Appeals court upholds Mohamed Noor's 3rd-degree murder conviction in Justine Ruszczyk shooting

The Minnesota Court of Appeals upheld the third-degree murder conviction for former Minneapolis police officer Mohamed Noor in the July 2017 shooting death of Justine Ruszczyk Damond. 

Ruszczyk had called 911 fearing a woman was being assaulted near her home in Minneapolis’ Fulton neighborhood. She eventually approached Noor’s squad car in the alley. 

Noor testified at trial that in that moment, he feared an ambush at the driver’s side window and he fired across his partner, killing the 40-year-old Australian woman. 

A jury found Noor guilty of third-degree murder and second-degree manslaughter.
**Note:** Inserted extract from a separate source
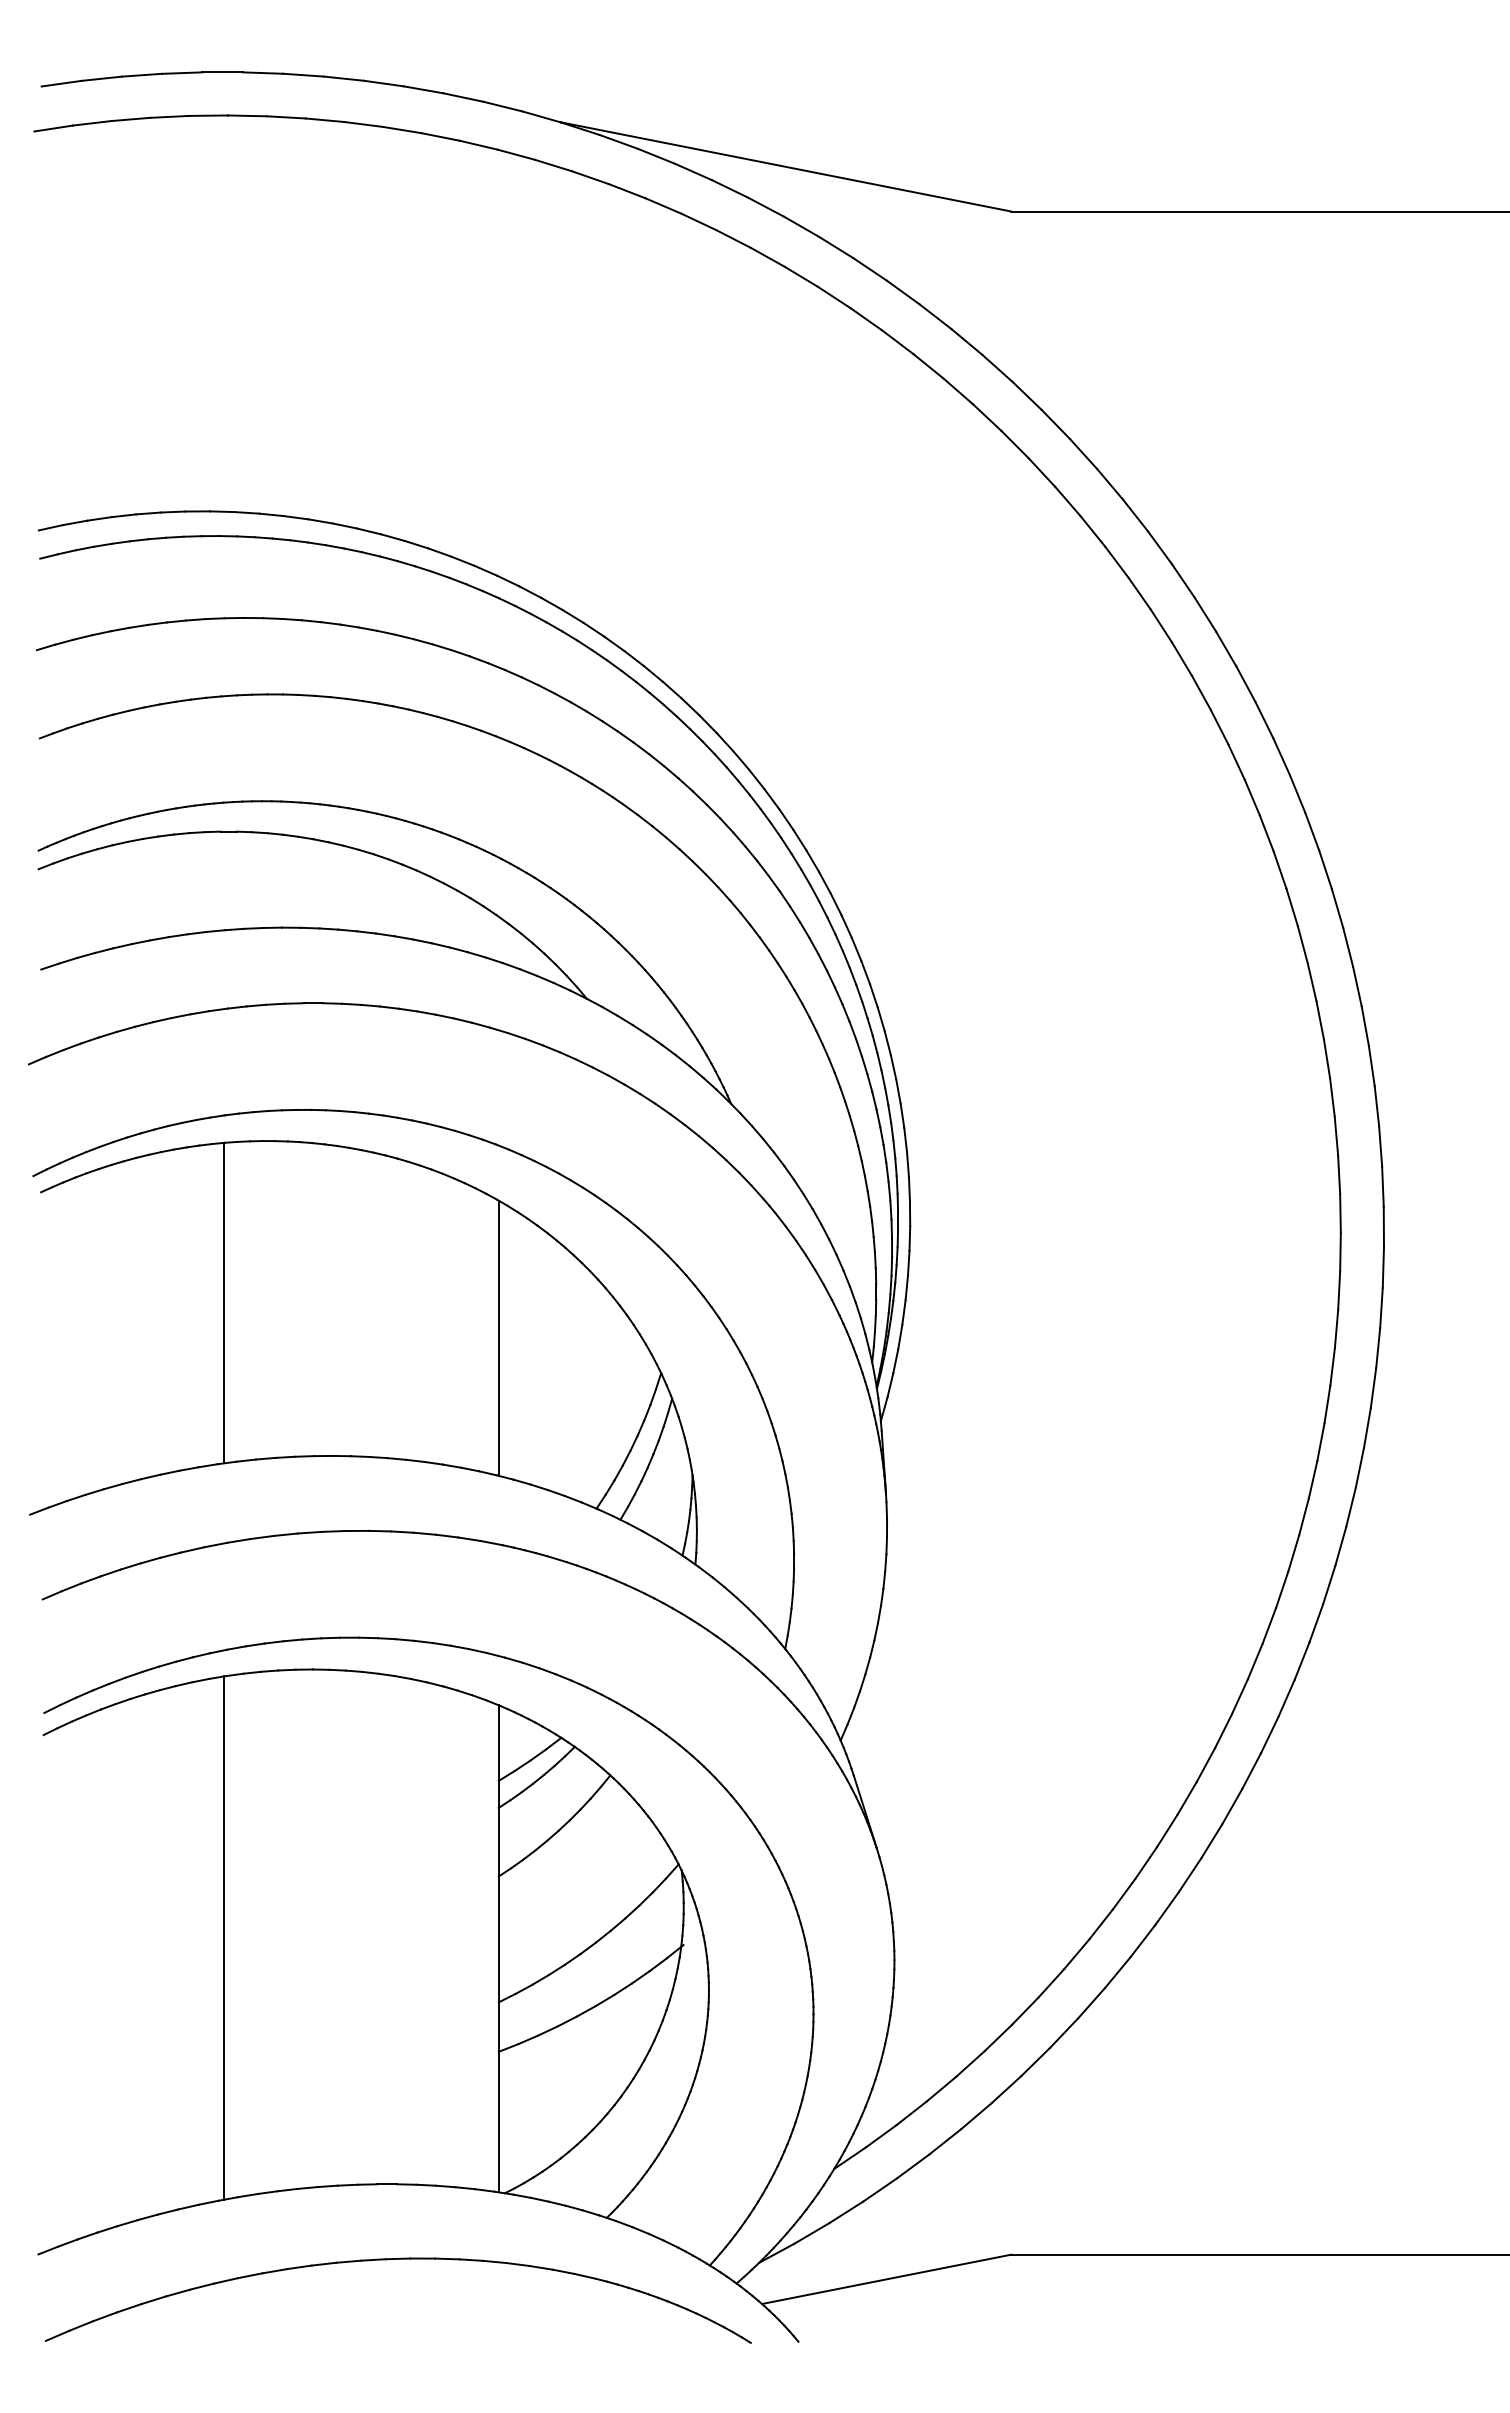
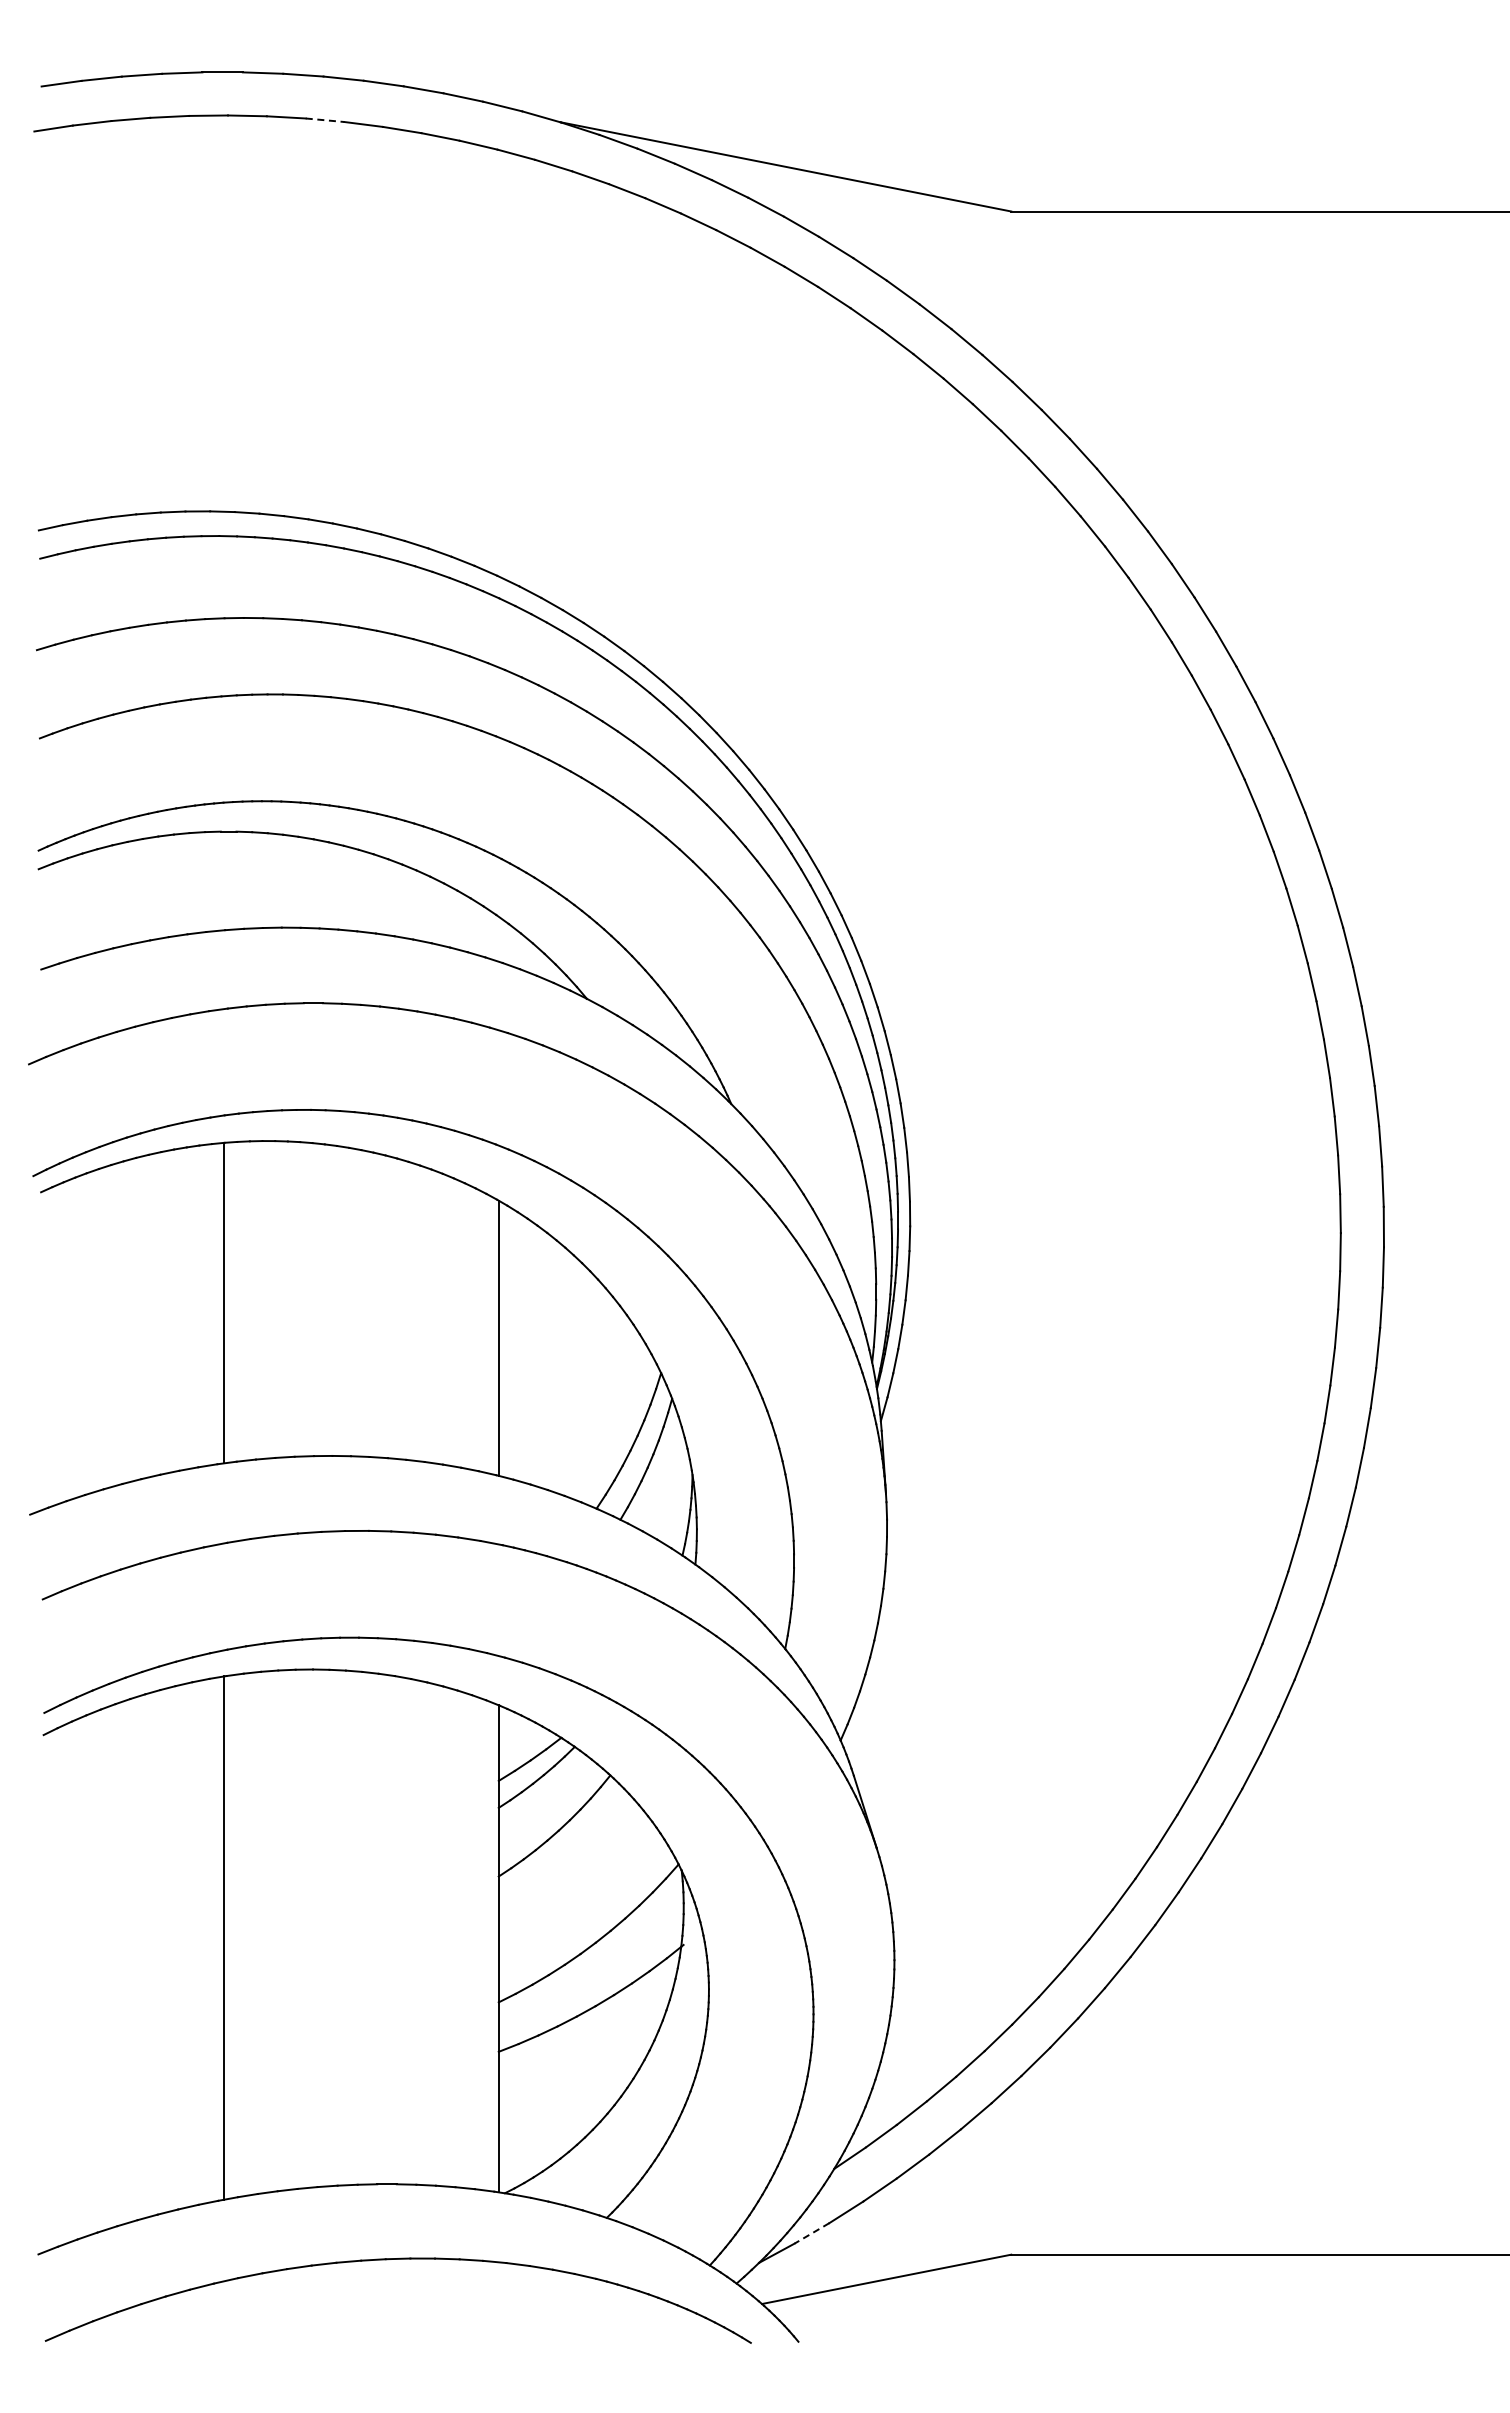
line at (325, 120): solid -> dashed
line at (811, 2233): solid -> dashed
He was sentenced to over 12 years in prison. 

Noor’s legal team challenged the third-degree murder statute, arguing it did not appropriately fit the crime.
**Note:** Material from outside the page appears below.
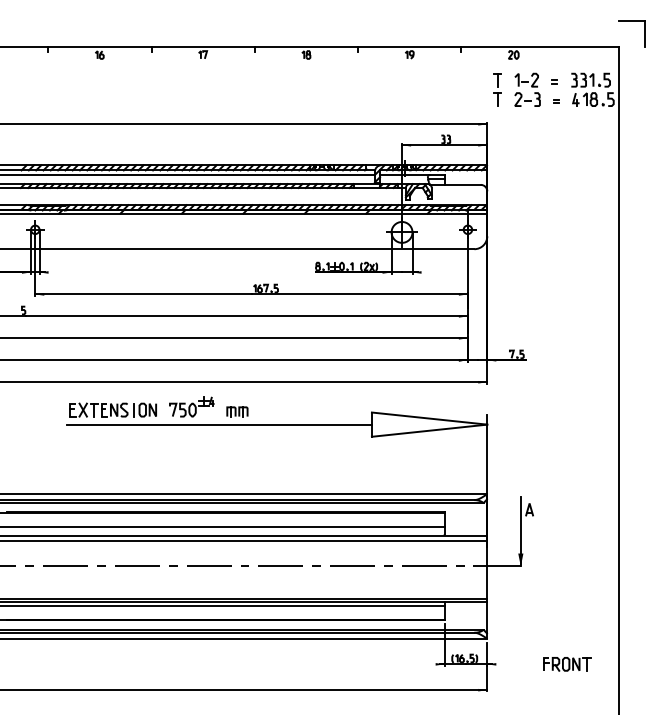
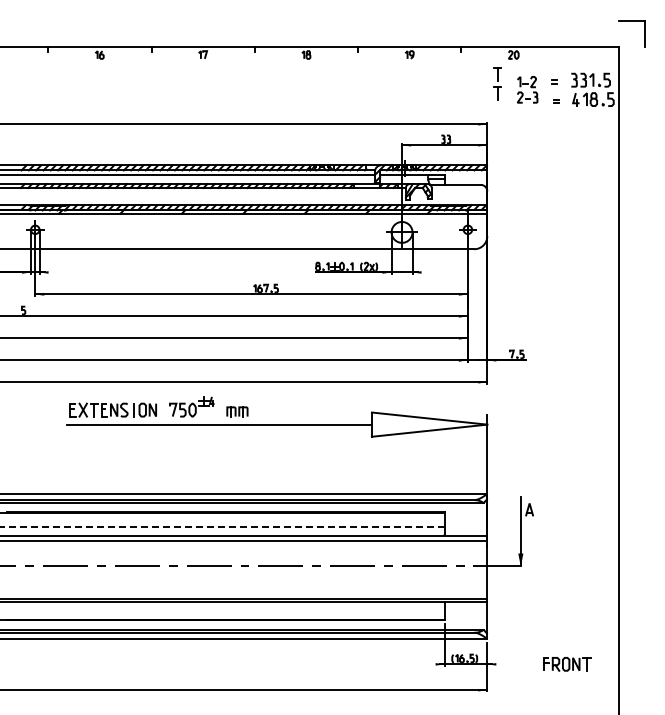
part at (497, 89) position: (497, 89) -> (497, 83)
part at (527, 89) size: 27x35 px -> 22x28 px
line at (222, 526): solid -> dashed
line at (223, 606): present -> none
In Monday’s ruling, a split three-judge panel ruled it did and the conviction will stand. 

The Hennepin County Attorney's Office agreed with the decision.

"Successful prosecutions of police officers’ unlawful use of deadly force are rare in the United States," read a statement in part from the office. "The Hennepin County Attorney’s Office charged this case because of Officer Noor’s outrageous conduct. We were criticized for bringing that charge. But our prosecutors did remarkable work and the jury agreed and found him guilty. Now the Minnesota Court of Appeals has supported our legal theory as well."

In a current high-profile case, Hennepin County initially charged former Minneapolis police officer Derek Chauvin with third-degree murder in the death of George Floyd. That charge was eventually thrown out by Judge Peter Cahill and Chauvin instead faces charges of second-degree murder and manslaughter.